IBA Die IBA Hamburg will mehr sein als eine Bauausstellung. Sie bejaht das Konzept der wachsenden Metropole und möchte vernachlässigte Stadtteile wieder an die Zentren anbinden. Sie sieht im Zusammentreffen verschiedener Nationalitäten durchweg Positives. Thema ist auch die Stadt im Klimawandel – wichtig für das von Wasser umgebene Wilhelmsburg. Aufsichtsratschef der IBA ist Bausenator Axel Gedaschko.
SAGA GWG
Verfügt über einen großen Wohnraumbestand im Bahnhofsviertel, im Reiherstieg und vor allem in Kirchdorf- Süd. Zusammen mit der IBA plant man im Reiherstiegviertel dessen Sanierung als „Weltquartier“. Dort wohnen derzeit in 820 Wohnungen 1500 Menschen aus 30 Herkunftsländern zusammen. Durchschnittliche Wohnungsgröße: 24 qm. Wilhelmsburg weist einen überdurchschnittlich hohen Bestand an Sozialwohnungen auf: 37 Prozent gegenüber 14,9 Prozent im Hamburger Durchschnitt.

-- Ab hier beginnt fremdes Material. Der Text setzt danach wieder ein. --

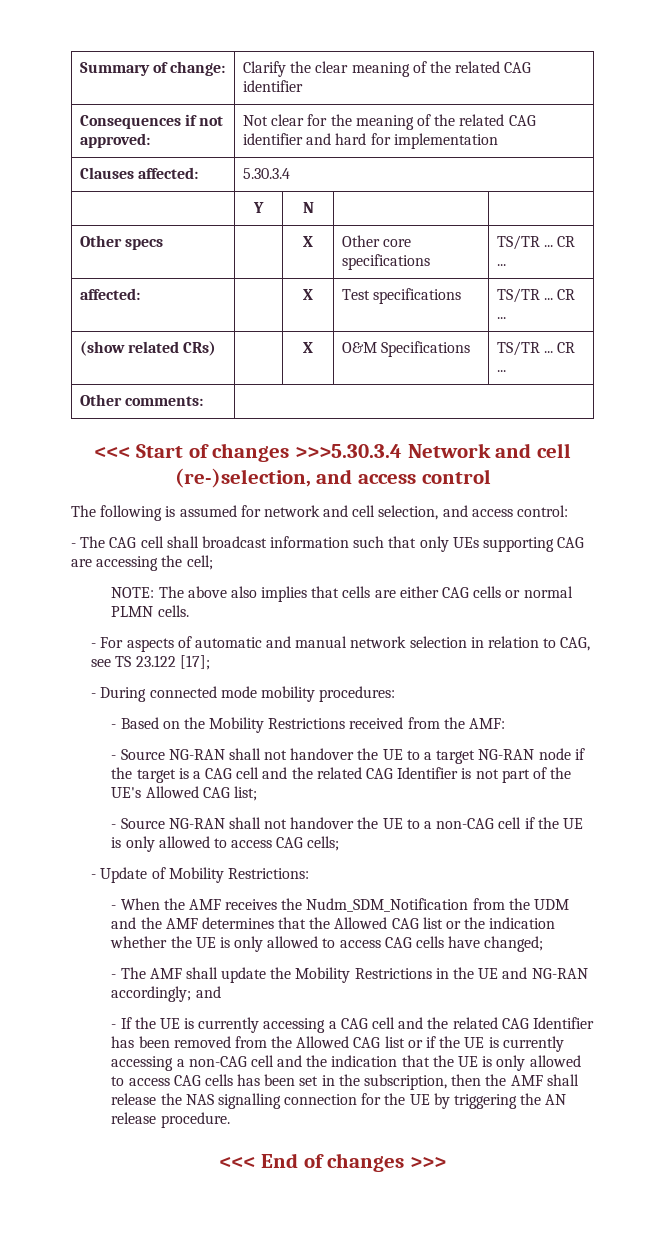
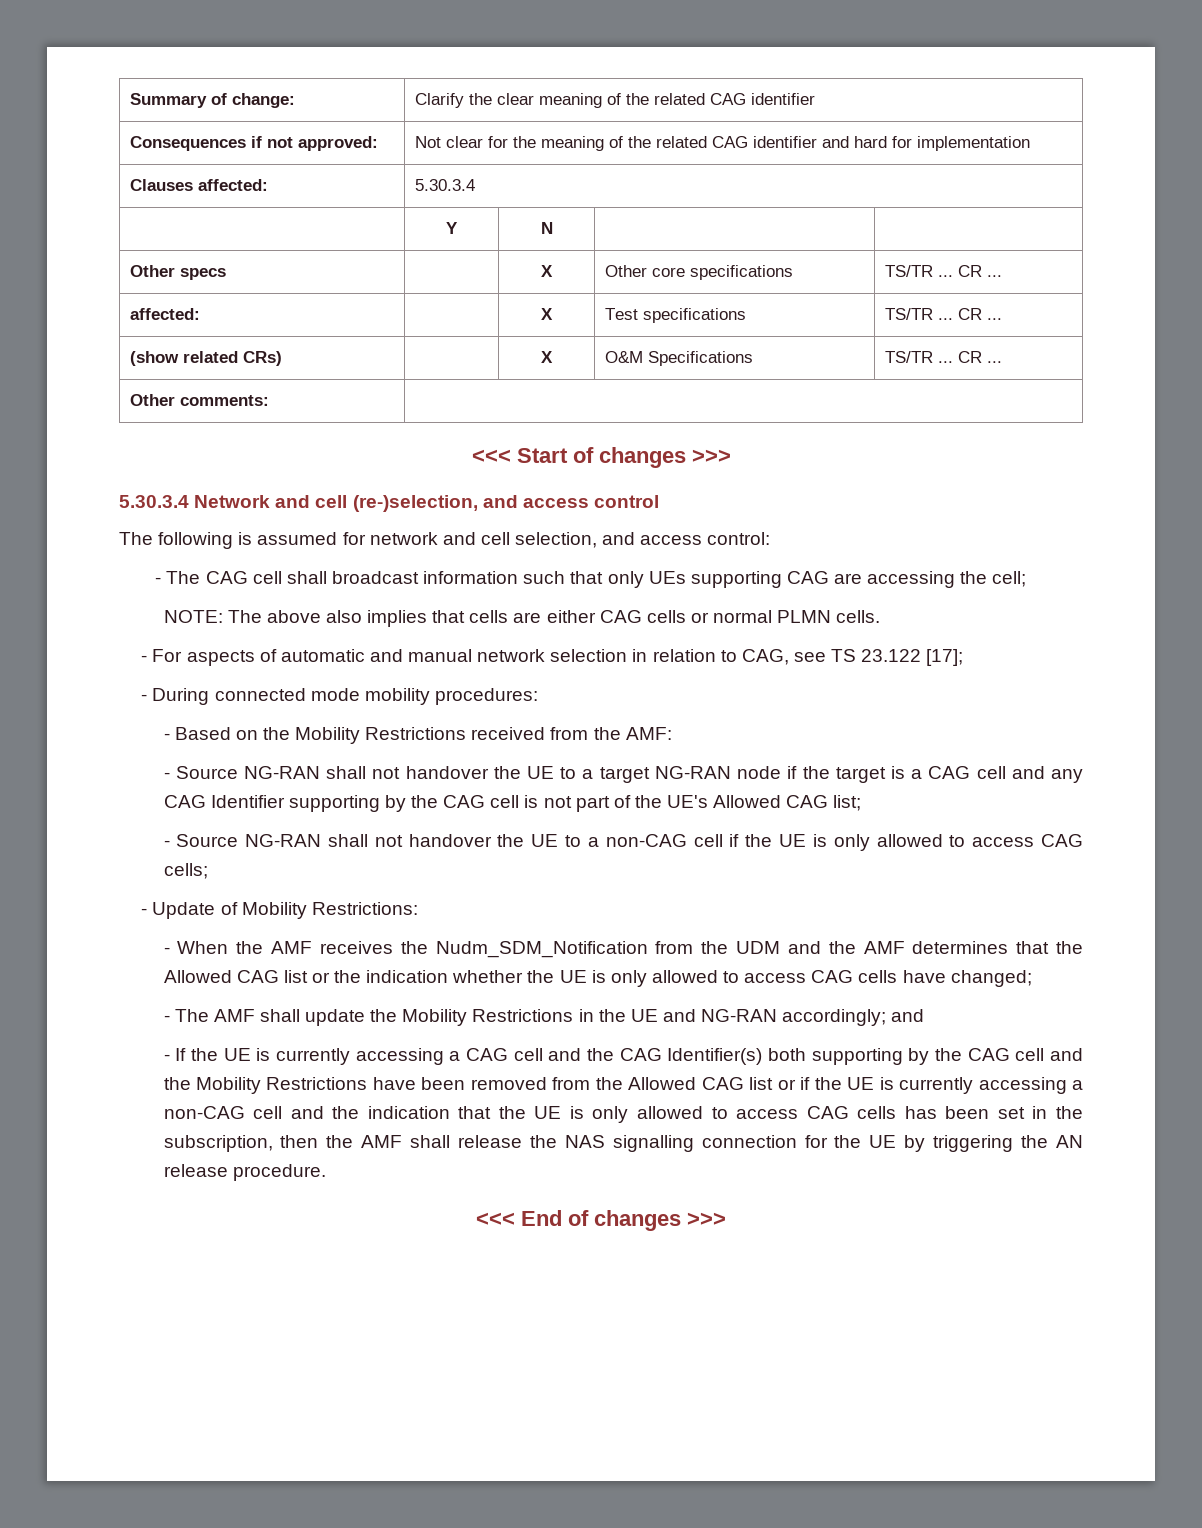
[294,444,402,458] >>>5.30.3.4 -> [691,449,731,463] [119,495,189,508] >>> // 5.30.3.4
[291,767,459,779] the related CAG Identifier -> [1051,769,1084,783] [163,795,520,812] any CAG Identifier supporting by the CAG cell
[452,1017,594,1029] [111,1036,135,1048] related CAG Identifier has -> [619,1048,1084,1065] [163,1077,416,1094] CAG Identifier(s) both supporting by the CAG cell and the Mobility Restrictions have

Statistik Wilhelmsburg ist mit gut 35 Quadratkilometern flächenmäßig der größte Hamburger Stadtteil. Bewohnt wird er von gut 48.300 Bürgern. Pro Einwohner stehen statistisch 28,5 Quadratmeter Wohnfläche zur Verfügung – Hamburger Durchschnitt: 36,4 Quadratmeter. Es ist ein sehr junger Stadtteil: 22,7 Prozent sind jünger als 18 Jahre – sonst 16 Prozent. Unter den Schülern beträgt der sogenannte Ausländeranteil 47,6 Prozent gegenüber 17,9 Prozent in Hamburg. Insgesamt beträgt der Ausländeranteil 34,2 Prozent gegenüber 15,3 Prozent in Hamburg. Entgegen Wilhelmsburgs Ruf ist die Kriminalitätsrate nur leicht erhöht: Auf 1000 Einwohner entfallen 167 Straftaten. In Hamburg sonst: 152.